■ **Task to carry out**
For this exercise, write out the full listing that follows exactly and skip its pictures.
┌────────
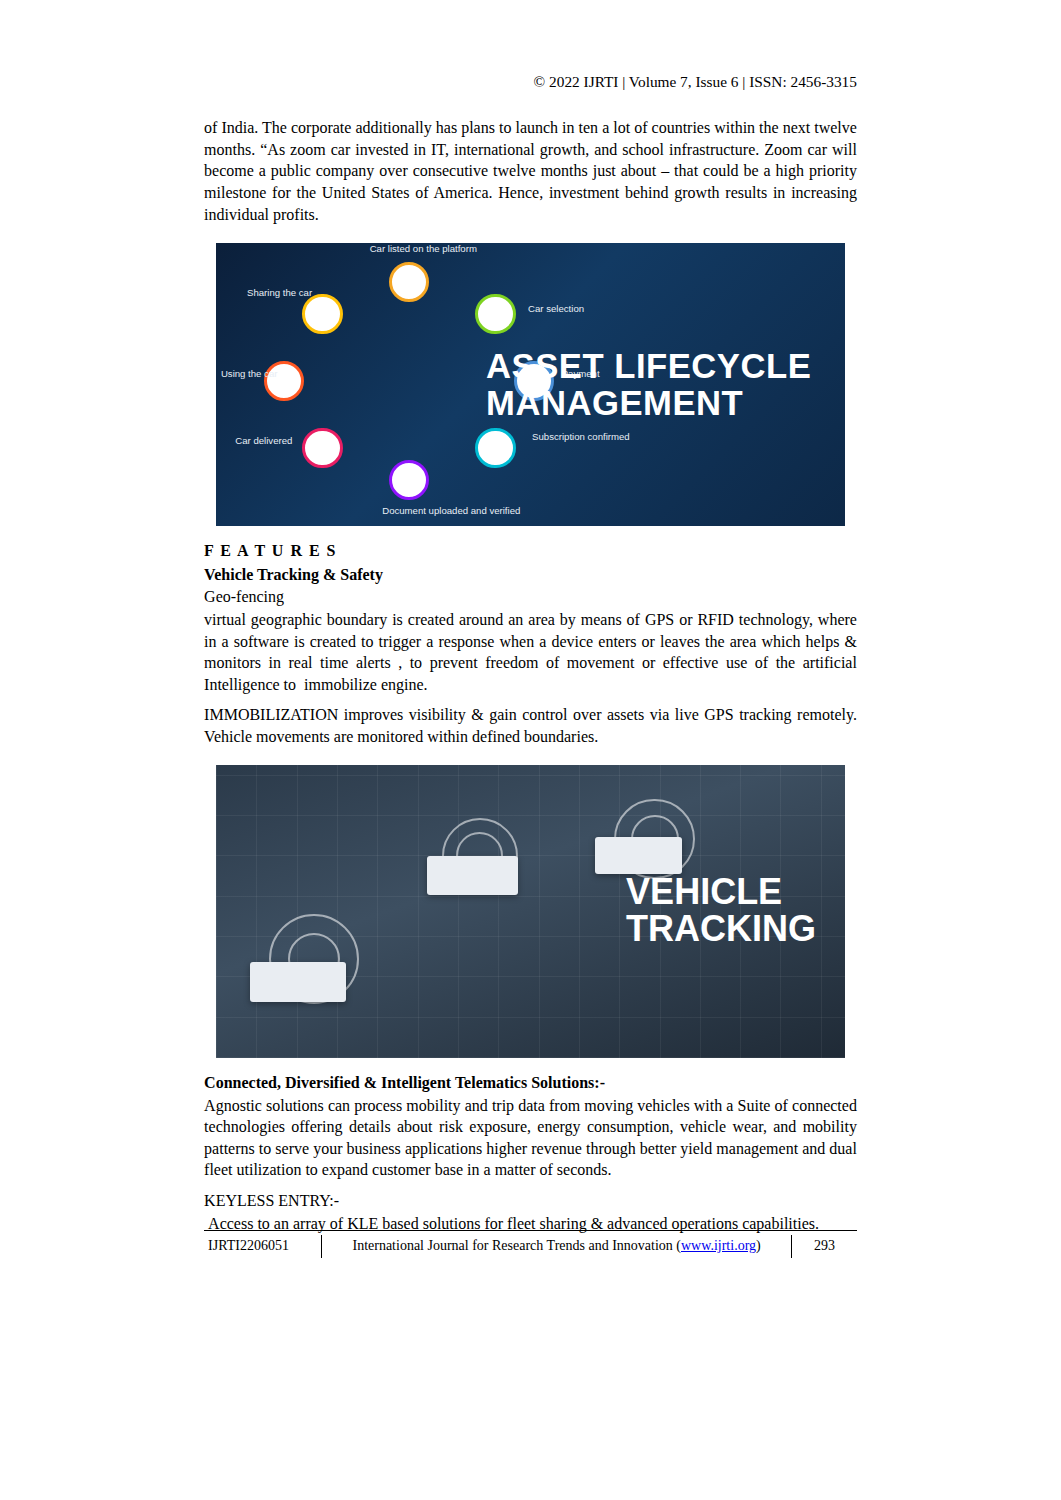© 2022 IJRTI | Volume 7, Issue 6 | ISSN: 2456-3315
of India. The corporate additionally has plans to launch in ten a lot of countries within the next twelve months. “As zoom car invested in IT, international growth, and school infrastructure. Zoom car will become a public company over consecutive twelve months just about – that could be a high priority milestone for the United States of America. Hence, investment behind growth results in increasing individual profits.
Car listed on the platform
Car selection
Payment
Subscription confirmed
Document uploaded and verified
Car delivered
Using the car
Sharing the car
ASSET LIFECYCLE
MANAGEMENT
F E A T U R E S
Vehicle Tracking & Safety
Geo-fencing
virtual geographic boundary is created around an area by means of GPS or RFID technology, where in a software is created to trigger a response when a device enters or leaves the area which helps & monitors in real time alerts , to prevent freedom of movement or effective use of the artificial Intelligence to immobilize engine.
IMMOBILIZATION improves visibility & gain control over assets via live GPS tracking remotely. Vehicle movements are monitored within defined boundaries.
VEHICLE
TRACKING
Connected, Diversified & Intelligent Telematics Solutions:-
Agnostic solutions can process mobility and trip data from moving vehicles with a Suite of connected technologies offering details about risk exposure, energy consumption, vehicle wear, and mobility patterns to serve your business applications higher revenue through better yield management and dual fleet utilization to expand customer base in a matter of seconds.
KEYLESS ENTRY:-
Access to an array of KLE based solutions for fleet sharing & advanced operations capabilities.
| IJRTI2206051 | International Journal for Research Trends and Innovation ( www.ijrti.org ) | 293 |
└────────
■ **Result for this task**
© 2022 IJRTI | Volume 7, Issue 6 | ISSN: 2456-3315
of India. The corporate additionally has plans to launch in ten a lot of countries within the next twelve months. “As zoom car invested in IT, international growth, and school infrastructure. Zoom car will become a public company over consecutive twelve months just about – that could be a high priority milestone for the United States of America. Hence, investment behind growth results in increasing individual profits.
Car listed on the platform
Car selection
Payment
Subscription confirmed
Document uploaded and verified
Car delivered
Using the car
Sharing the car
ASSET LIFECYCLE
MANAGEMENT
F E A T U R E S
Vehicle Tracking & Safety
Geo-fencing
virtual geographic boundary is created around an area by means of GPS or RFID technology, where in a software is created to trigger a response when a device enters or leaves the area which helps & monitors in real time alerts , to prevent freedom of movement or effective use of the artificial Intelligence to immobilize engine.
IMMOBILIZATION improves visibility & gain control over assets via live GPS tracking remotely. Vehicle movements are monitored within defined boundaries.
VEHICLE
TRACKING
Connected, Diversified & Intelligent Telematics Solutions:-
Agnostic solutions can process mobility and trip data from moving vehicles with a Suite of connected technologies offering details about risk exposure, energy consumption, vehicle wear, and mobility patterns to serve your business applications higher revenue through better yield management and dual fleet utilization to expand customer base in a matter of seconds.
KEYLESS ENTRY:-
Access to an array of KLE based solutions for fleet sharing & advanced operations capabilities.
| IJRTI2206051 | International Journal for Research Trends and Innovation ( www.ijrti.org ) | 293 |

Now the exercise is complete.